My cousin has told me she is sad that I’m dragging my daughters straight to hell for supporting gay people, abortions, and for thinking religion has no place in government. I am sad that she gets excited thinking about God coming and destroying the world and burning up all the “unbelievers” so it all evens out.
To me it’s much weirder when strangers feel the need to contact me on FB to warn me that I need to repent from my evil “lesbo” ways. Three now since I added my little ranbow support for marriage equality. Just a few days ago our local news asked something about costumes for Halloween, I don’t know what exactly now, some mild question and I said my daughter wanted to be a pony. Some grown man saw this and decided he had to send me a message that says: Your daughter has a lot more to worry about than being a pony with a dike mother like you". A few weeks back I traced another internet evangelist back to my Rush fan group. He sent me a message to repent and turn from my “lezbo” ways or I’m going to burn in hell. I’d never spoken a word to either of these people.

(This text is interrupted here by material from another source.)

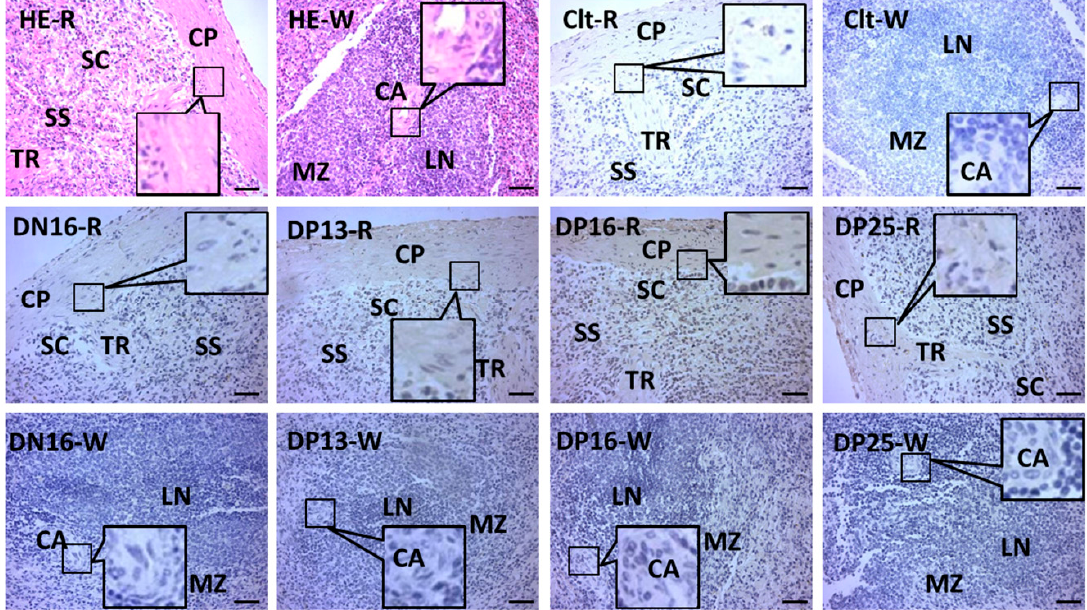
Figure 3. Representative immunohistochemical localization of STAT1 protein in ovine spleens. The spleen is divided into red pulp (R) and white pulp (W), and surrounded by a thickened capsule. Capsule (CP) with several trabeculae (TR) projects into the substance of the spleen. Note: HE = stained by hematoxylin and eosin; SS = splenic sinuses; SC = splenic cords; MZ = marginal zone; LN = lymphoid nodule; DN16 = day 16 of the estrous cycle; DP13 = day 13 of pregnancy; DP16 = day 16 of pregnancy; DP25 = day 25 of pregnancy. Bar = 50 μ m.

It doesn’t work. People on that level of religiousness will hold up a blade of grass and say, “This is proof of God!”, and think that they’ve said something utterly profound.
You bet. And I promptly say “That’s proof of the existence of a blade of grass. Please show proof of the existence of the god you claim created it.”
Or they just point to the ground and claim Earth as their proof. I love it when they point at me and claim that my existence is proof of a ghod. I just laugh and say, “Nope, it’s just proof that Mom and Dad humped like bunnies about 9 months before I was born.”
Word of advice: Don’t engage the crazies. Ignore them and walk away (or in the virtual world, unfriend them). If someone would have written that to me, I’d have x’d him right off my screen.